Comedian Paddy Gervers gives his chat in this week's Stand column. 

 

MY accent was buried with my mother. I know that’s an odd start to an article (to be honest it’s an odd thing to say at any time, full stop) but please bear with me and allow me to explain.

“I am Scottish.” That’s what I used to tell everyone – but now I shy away from it. I won’t say I’m English (because I’m not), but my voice betrays me, and the assumption that I am will always be there because of the sounds I make with my face. It used to be easy to tell people I was Scottish when I was a kid, as I had all the hallmarks of a somewhat Scandinavian-rooted Scot (I’m looking at you, early Viking colonisers), and a chirpy little accent to boot. I miss that.

My parents met in Aberdeen in the early 70s. Mum was a thunderbolt from Clan Morrison, Dad more of a gentle snowfall from Clan Gunn. I think Dad was dating Anneka Rice at the time but that’s either just the sort of thing dads say or definitely the subject of a very different article. Love, marriage, moving all over the globe and three kids later, I was born. Down (shudder) south in very-much-not-so-bonnie England. My dad’s accent had softened to a lilt, but mum’s was still a gale force wind. It’s an easy choice to imagine which one stuck in my head and began to take shape.

In 1998, my mother very sadly passed away and, not being a family who traditionally “talked” about things, we did everything we could to not have to look our new reality in the eyes. For me, part of that manifested in my voice. I didn’t even notice it happening.

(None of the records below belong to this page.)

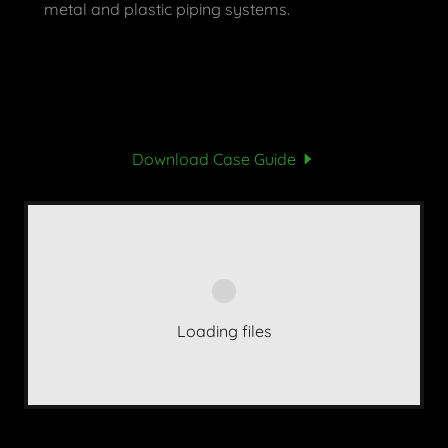
metal and plastic piping systems.
Download Case Guide
Loading files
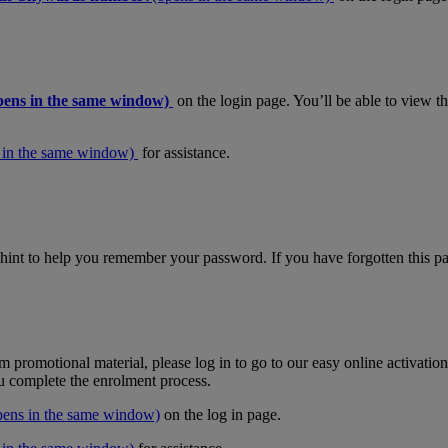
pens in the same window)
on the login page. You’ll be able to view 
 in the same window)
for assistance.
hint to help you remember your password. If you have forgotten this pas
m promotional material, please log in to go to our easy online activati
ou complete the enrolment process.
pens in the same window)
on the log in page.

We didn’t visit Scotland as much, and the trips to Glasgow, Balfron, Stirling and Aberdeen became few and far between as we simultaneously, unknowingly, begrudgingly settled into being “English”.

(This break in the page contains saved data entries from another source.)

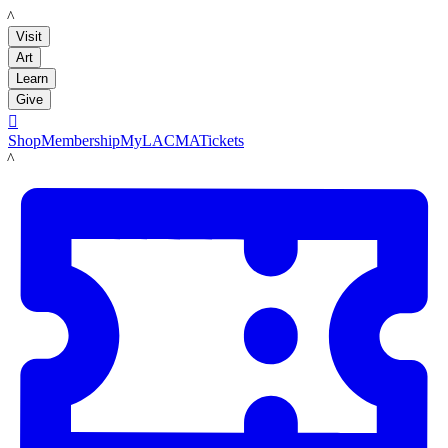
LACMA
Visit
Art
Learn
Give

Shop
Membership
MyLACMA
Tickets
LACMA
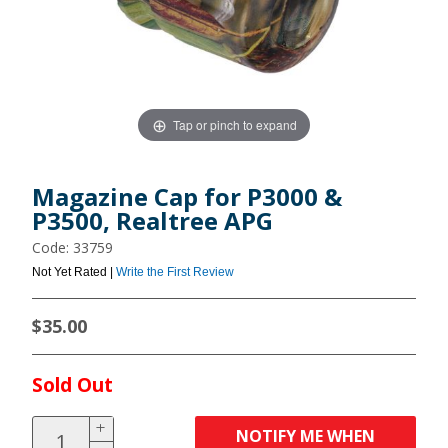
Tap or pinch to expand
Magazine Cap for P3000 &
P3500, Realtree APG
Code: 33759
Not Yet Rated |
Write the First Review
$35.00
Sold Out
NOTIFY ME WHEN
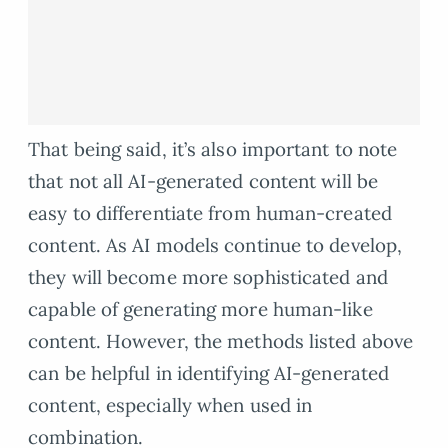
That being said, it’s also important to note
that not all AI-generated content will be
easy to differentiate from human-created
content. As AI models continue to develop,
they will become more sophisticated and
capable of generating more human-like
content. However, the methods listed above
can be helpful in identifying AI-generated
content, especially when used in
combination.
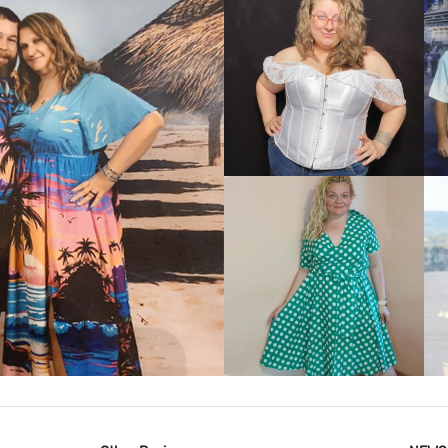
VIEW MORE
IEW MORE
VIEW MORE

Years later, my dad decided it was time for him and I to go and see our family in Glasgow. I use family in a loose sense here, as they are a collection of blood relatives, honorary aunts and uncles, old mates and pub locals – but they are 100% family.

Glasgow Times:

I hadn’t seen most of them since I was very little and I was a small, nervous teenager with a habit for suppressing memories. As we knocked on a door in the Gorbals, a cacophony of beautiful voices from my past erupted from the other side and the portal to my past opened up.

There were hugs and jokes, surrounded by smoke and half-remembered memories. “Uncle” Pete held court, waving his cigarillo in the two-remaining fingers of his right hand (bandsaw accident) and waxing lyrical about “having us back from the south” and us “finally being home”. Everyone wanted to talk about the old days with Mum – but when I opened my mouth and started to do so, there was the question.

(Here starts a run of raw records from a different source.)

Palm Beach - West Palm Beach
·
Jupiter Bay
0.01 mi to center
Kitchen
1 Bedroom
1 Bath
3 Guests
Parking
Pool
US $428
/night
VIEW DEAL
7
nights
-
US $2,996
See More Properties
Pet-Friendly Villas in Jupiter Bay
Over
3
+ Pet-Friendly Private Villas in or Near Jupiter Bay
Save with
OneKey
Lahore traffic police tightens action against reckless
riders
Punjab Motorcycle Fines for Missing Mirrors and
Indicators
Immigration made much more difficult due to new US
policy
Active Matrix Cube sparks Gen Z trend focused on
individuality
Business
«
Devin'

“What happened to your accent?”

Not in a fun way, in a genuine “hang on, you’re different now” sort of way. We shrugged it off and kept enjoying ourselves, but it kept coming back. “You don’t sound like you used to”, “the south has changed you”, “you used to sound like us”. I want to make it clear, it was never mean-spirited, just fact. It stuck with me though. I was welcomed with entirely open arms, as a Scot, but it stuck with me.

We gig in Scotland a lot now. It’s the best place to gig. That slice of home and fix of what really matters in people – I still feel it here. I want to jump up and wave my arms, joining in with the Scotland I love shouting “me too, me too, I’m Scottish!” – but I’ve never felt brave enough.

No-one wants to come across as a play-pretend plastic Scot, especially a comedian. Scotland is inundated with us on a yearly basis, all trying to get our foot in the door and say “oh I’m a bit Scottish actually” or try our hand at the accent to set us apart from the crowd. It must be incredibly infuriating. I stay schtum.

Every now and then it gets brought up that I’m Scottish, and it’s nearly always an English person that is the first to say “no you’re not”, or worse, “prove it”. A Scot has never told me I’m not. Never asked me to prove it. Just accepted it and welcomed it.

Deep down everyone wants to be Scottish. I am Scottish. Why am I so afraid of saying it? Is it because I’m terrified I’m going to sound like an ashamed Englishman, struggling for validation by trying to appropriate someone else’s culture? What should I do? ...no, seriously what should I do? This is an Agony Aunt column, right? ...right?